Hey, guys, thanks for the replies. I came up with a sort of hybrid I’m happier with. My main difference being I used regular for loops to iterate through the given arrays since I’m not familiar with let…of…, and I’ve read you shouldn’t use for…in… on arrays (only objects).

This was definitely helpful in getting the arguments into an array vs. using a for loop:

And yes, .reduce() was definitely the way to go.

My new version:

function sym(args) {
  var args = Array.prototype.slice.call(arguments);
  function findUniqueVals(a1, a2){
    var unique = [];
    for(var j = 0; j < a1.length; j++){
      if(a2.indexOf(a1[j]) === -1 && unique.indexOf(a1[j]) === -1){
        unique.push(a1[j]);
      }
    }
    for(var i = 0; i < a2.length; i++){
      if(a1.indexOf(a2[i]) === -1 && unique.indexOf(a2[i]) === -1){
        unique.push(a2[i]);
      }
    }
    
    return unique;
  }
  return args.reduce(findUniqueVals);

}
sym([1, 2, 5], [2, 3, 5], [3, 4, 5]);

#5

Looks awesome! I like it better than my own! Thanks for mentioning that for…in is bad for arrays, learn something new everyday!


#6

Just wanted to mention the time complexity of this algorithm.
indexOf happens in linear time. So do the for loops and the reduce function. All in all this amounts to cubic time.
A better way would be to use objects to store the data as a type of hash and then search through those, which should happen in logN time for a total of N^2logN.

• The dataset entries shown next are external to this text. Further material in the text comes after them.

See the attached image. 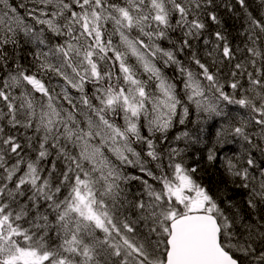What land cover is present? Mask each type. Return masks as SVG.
Segmentation results:
<instances>
[{
    "label": "snow or ice",
    "instance_id": "obj_1",
    "mask_svg": "<svg viewBox=\"0 0 264 264\" xmlns=\"http://www.w3.org/2000/svg\"><path fill=\"white\" fill-rule=\"evenodd\" d=\"M0 264H264V0H0Z\"/></svg>",
    "mask_w": 264,
    "mask_h": 264
},
{
    "label": "trees",
    "instance_id": "obj_2",
    "mask_svg": "<svg viewBox=\"0 0 264 264\" xmlns=\"http://www.w3.org/2000/svg\"><path fill=\"white\" fill-rule=\"evenodd\" d=\"M231 24V22H230ZM200 167L205 171L202 173L199 179L208 184H215L219 181V174L216 173L210 165H208L206 158L202 156Z\"/></svg>",
    "mask_w": 264,
    "mask_h": 264
}]
</instances>
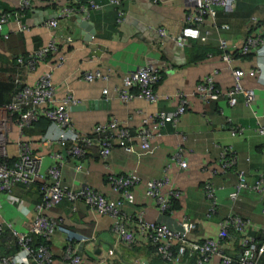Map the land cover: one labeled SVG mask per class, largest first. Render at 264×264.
I'll list each match as a JSON object with an SVG mask.
<instances>
[{
	"label": "crops",
	"instance_id": "obj_1",
	"mask_svg": "<svg viewBox=\"0 0 264 264\" xmlns=\"http://www.w3.org/2000/svg\"><path fill=\"white\" fill-rule=\"evenodd\" d=\"M95 1L100 4L99 9L89 8L87 14L77 11L71 16L59 17L54 27L47 28L44 22L55 18L64 6L76 7L74 0H30L29 8L22 10L19 0H0V12L9 14L1 29L6 33L5 38L0 34L1 52L7 54L9 46L17 49L16 42H20L27 52L48 39L53 38L56 42L57 52L50 53L46 63L52 64L58 56L63 57L62 63L53 68L51 81L55 98L59 99L69 91L75 99L68 111L74 129L90 134L94 124L105 123L114 117L130 133L132 150H124L114 139L105 159L97 154L95 147H89L85 155L73 158L57 143L45 146L40 144L38 137L21 134V139L43 155L41 172L53 161L51 154L58 152L62 158L63 183L73 188L87 184L112 201L120 194L108 184L106 175L132 172L138 179L131 188L132 199L122 200L120 205L126 215L140 214L145 220L165 222L170 226H176L183 219L191 221L194 227L187 239L198 242L216 237L219 221L234 212L251 223L249 233L256 241H264L260 231V226L264 225L261 211L264 189L252 187L260 174L264 178V137L257 132V126H264V57L250 51L245 55L234 54L227 63L222 60L218 47V40L223 39L226 49L232 53L241 46L248 32L259 33L264 39V0H233V10L228 14L216 8V24L226 23L227 29L217 28L208 19L199 25L183 26V15L198 0H119L118 7L123 11L120 22L116 20V6L105 0ZM20 24L26 25L27 29L20 31ZM252 27L254 29L249 30ZM156 28H162L170 35H183L188 44L179 46L173 40L159 36ZM203 35L205 38L201 40ZM258 63L259 74L255 77L244 75L240 79L242 86L252 88L254 92L247 105L239 98L231 107L221 97L202 103L192 93L195 84L212 70L217 71L214 76L216 86L224 90L231 84L230 69L247 70L257 67ZM145 64L160 71V79L154 85L160 97L153 103L142 98L121 102L114 89L122 88V76ZM43 67L45 65L39 63L31 72L22 66L18 68V77L22 83L31 84ZM84 71H99L106 74L107 79L84 81L81 78ZM103 88L107 90L105 98L101 93ZM177 92H181L187 101L184 112L174 126L166 123L160 135L150 140V145L156 146L151 153L142 152L135 135L142 118L158 110L174 109L178 104ZM227 118L240 126V133L229 132ZM11 136L15 139V132ZM177 146L182 149L185 168L179 167L172 158ZM224 146H231L235 156L234 165L228 170H221L219 166ZM7 149L9 154L15 153L13 143ZM75 164L80 165L78 171L74 169ZM237 172L243 173L244 185L232 200L228 194L237 181ZM161 176L167 178L161 193L173 191L176 194L169 199L170 210L162 214L157 210L155 200L145 194V182ZM49 181L50 178L45 176L25 189L16 184L7 197L0 193V222L4 225L0 234V264H3V256L17 250L6 224L10 223L16 231H25L34 218L33 206L39 200L40 183ZM205 183L214 187L217 202L215 211L209 215V200L203 189ZM45 213L56 222L46 244L51 252L50 264H69L63 257L67 246L90 264H167L155 254L153 246L141 238L133 219L123 221L126 231L135 235L129 243L111 229L109 215L82 202L73 204L62 199ZM233 236L225 243V250L237 253L240 249L238 236ZM259 236L263 238L258 239ZM104 254L105 258L101 256ZM262 256L259 264L264 260ZM180 264H194V258L184 257ZM203 264L217 262L211 259Z\"/></svg>",
	"mask_w": 264,
	"mask_h": 264
},
{
	"label": "built area",
	"instance_id": "obj_2",
	"mask_svg": "<svg viewBox=\"0 0 264 264\" xmlns=\"http://www.w3.org/2000/svg\"><path fill=\"white\" fill-rule=\"evenodd\" d=\"M107 3L116 6V20L123 19V11L118 7L119 0H105ZM76 7L64 6L55 18H49L44 22L47 28L56 25L59 17H68L76 14L77 11L87 14L89 8L99 9L100 4L95 0H74ZM20 9L29 8L30 0H19ZM216 8L228 14L233 10V0H198L197 4L183 15V26L199 25L205 20H210L219 29H227L226 23L216 24ZM7 12H0V34L3 38L6 33L2 32V26L8 19ZM27 27L20 24L19 30L24 31ZM156 32L161 37L173 40L179 46H186L187 40L183 35L167 34L162 28H156ZM203 35L200 39H204ZM68 39V37H67ZM218 47L221 50V58L229 63L234 54L245 55L253 51L256 56L264 57V39L259 33H249L245 35L240 47L234 49L232 53L226 49L223 39L218 40ZM57 52V44L53 38L46 40L41 46L32 49L24 56H18L16 62L18 66L23 64L28 71H35L39 63L45 65L37 73L31 84L22 83L18 73L14 76L15 88L10 99L5 103H0V193L6 197L10 195L13 187L20 184L23 188H28L45 176L50 181L40 183L39 200L34 203V218L29 223L25 231H16L10 223H7L9 234L17 245V250L8 256H3V264H26L31 261L33 264H50L51 252L46 245L54 229L55 220L45 213L46 210L58 204L62 199L70 203L82 202L90 208L100 213L107 214L111 218V229L117 236L125 242L131 243L135 237L131 232L126 231L123 221L133 219L138 225V233L143 240L148 241L154 248L155 254L159 255L167 264H180L184 257H193L194 264H203L211 259H216L217 264H259L264 253V241L258 242L249 233L251 223L240 217L234 212H229L219 221L216 237L205 238L198 242L187 239V235L194 227L188 220H180L176 226H170L165 222L149 221L141 217L126 215L120 208L122 200L131 201V188L138 181L137 176L132 172L122 174H107L106 181L112 189L117 190L120 197L112 201L106 198L101 192L95 190L87 184L78 188H73L61 181V154L53 152L52 162L43 172L40 170L43 155L35 152L30 144L21 139L22 130L27 128L39 116L48 119L44 133L39 137L42 145L52 142L57 143L66 149L67 153L73 158L81 157L87 152V148L95 147L97 154L105 159L112 147L113 140L126 151H131V138L128 129L114 117H110L105 123L94 124L90 134L81 133L74 129L68 111L70 106L75 103L71 92L66 93L61 98H55L54 86L51 81L53 68L62 63L63 57L58 56L54 63L47 64L46 58L50 53ZM260 63L257 67L242 70L232 68L231 84L224 90L216 86L214 76L217 71L212 70L205 74L194 86L193 95L202 103H208L217 99L224 98L228 106H234L240 98L244 104H249L253 99L252 88L244 87L240 79L244 76L259 74ZM158 68L145 64L126 72L122 76V88H115V96L121 102L132 98H142L148 102H156L160 95L154 90L155 83L160 79ZM84 81L93 79L106 80L107 75L99 71H84L81 74ZM260 79L256 76V80ZM264 84V78L262 79ZM102 96H107L106 88L101 90ZM178 104L169 111L158 110L141 120V125L136 130V137L139 140V147L144 153H151L155 145H150V140L160 135L161 129L166 123L175 125L178 116L181 115L187 105V101L181 92L175 94ZM168 97V96H164ZM228 123V130L231 134L241 132L239 125L225 119ZM15 132V139L12 142L15 146L13 158L8 152V137ZM257 132L264 137V126H257ZM234 153L231 146H224L220 153L219 166L221 170L231 169L234 165ZM172 158L176 164L186 167V162L182 156V149L177 146L172 153ZM75 170L80 169L79 164L74 165ZM167 184V178L161 176L151 178L145 182V194L155 200L157 210L160 214L170 210V198L176 197L173 191L161 193L162 186ZM244 185L242 172H237V181L228 196L235 199L238 190ZM254 189H264V178L258 176L252 185ZM206 197L209 200L207 214H211L216 208L215 189L210 183L203 186ZM264 214V204L261 209ZM4 225L0 222V234L3 232ZM260 231L264 236V225L260 226ZM231 235L238 236L239 251L230 253L225 250V243ZM32 236L41 238L42 242L31 247L30 239ZM173 245V246H172ZM103 258L106 254L101 255ZM64 259L69 264H90L83 260L78 253L72 251L69 246L64 249ZM102 260V259H100ZM264 264V260L261 262Z\"/></svg>",
	"mask_w": 264,
	"mask_h": 264
},
{
	"label": "trees",
	"instance_id": "obj_3",
	"mask_svg": "<svg viewBox=\"0 0 264 264\" xmlns=\"http://www.w3.org/2000/svg\"><path fill=\"white\" fill-rule=\"evenodd\" d=\"M257 25V24H256ZM254 29L253 27L249 30ZM17 49L12 48L11 46L7 47L8 52L4 54V52L0 51V62L3 63V66L0 67V103H5L10 99L11 93L15 88L14 84V76L18 73V68L22 67L18 66L16 62V58L18 56H24L27 54V51L23 50V46L20 42H16ZM42 44H36L34 48L41 46ZM6 48V47H5ZM6 48V49H7ZM48 119L43 116H39L35 121H33L27 128L22 130V135H31L32 137H40L45 130V127L48 124ZM13 154H10V158H13ZM233 236V235H232ZM235 237V236H233ZM263 236H259L258 239H262ZM41 238L37 236H32L30 239L31 247H35L39 243H41ZM264 258V255L262 256Z\"/></svg>",
	"mask_w": 264,
	"mask_h": 264
},
{
	"label": "rangeland",
	"instance_id": "obj_4",
	"mask_svg": "<svg viewBox=\"0 0 264 264\" xmlns=\"http://www.w3.org/2000/svg\"><path fill=\"white\" fill-rule=\"evenodd\" d=\"M8 139H9V145L12 144V142H14V136H9Z\"/></svg>",
	"mask_w": 264,
	"mask_h": 264
},
{
	"label": "water",
	"instance_id": "obj_5",
	"mask_svg": "<svg viewBox=\"0 0 264 264\" xmlns=\"http://www.w3.org/2000/svg\"><path fill=\"white\" fill-rule=\"evenodd\" d=\"M94 104H96V102Z\"/></svg>",
	"mask_w": 264,
	"mask_h": 264
}]
</instances>
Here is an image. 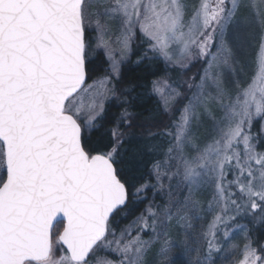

Though I should probably mention that I don’t really know much about js and I only just finished an algorithm course so I don’t have much exp with these sort of things so I could be wrong :sweat_smile:

This is my code if you need an example



function sym(args) {
  return Array.from(arguments)
    .reduce(function (arr1, arr2) {
    
    function getHash (arr) {
      var hash = {};
      for (var i = 0; i < arr.length; i++) {
        hash[ arr[i] ] = true;
      }
      return hash;
    }
    
    function getDif(arr1, arr2) {
      var dif = [], hash = getHash(arr1);
      for (var i = 0; i < arr2.length; i++) {
       if (!hash[ arr2[i] ]) { 
         dif.push(arr2[i]);
         hash[ arr2[i] ] = true;
       }
      }
      return dif;
    }
    
    return getDif(arr1, arr2).concat(getDif(arr2, arr1));
  });
}


#7

Arrays should use for..of and not for..in due to Javascript being a deeply confused language, with Arrays being even more confused than most things. Actually the best way to avoid the confusion is to avoid explicit loops altogether and strictly use .reduce, .forEach, or .map methods on arrays instead, depending on the value(s) you may or not need out of it in the end.

(reduce is the king of array operations – you can implement all the others using it)


#8

Hey, you know ECMAScript 2015 features well :slight_smile: I wonder whether you had any prior experience before learning at FreeCodeCamp? What is your background? :wink:
I almost finished the FCC’s front-end course, without even touching these ‘let’ and ‘…args’ stuff, i wonder how much work is still ahead of me?


#11

I’ve got a fairly long programming background in general. Only had a vague familiarity with ES6/2015 when starting FCC, but most of the ideas it introduces are similar to other languages. If JS is your first language, it’ll take a while to get entirely up to speed (months at least), but you can later take those concepts to other programming languages and you’ll learn them in a flash (relatively speaking). If that’s among your goals, I recommend picking up TypeScript, since it will teach you about modern type systems found in other languages.

Also, once the next version of Safari is out, every modern browser will support ES6/2015 natively. Til then, just use chrome for the FCC challenges, and babel on projects.

@P1xt - I don’t know that you’d want to use Set for that last solution, since the ordering of sets is not guaranteed, and the challenge will check that. Tho it is always hard to know what’s the “correct” answer for a totally contrived challenge, so if it passes, it passes :wink:


#13

I wasn’t aware that JS’s Set type (and Map too, it appears) preserved insertion order – it’s rather unusual in most languages unless you specifically ask for that behavior. Good to know.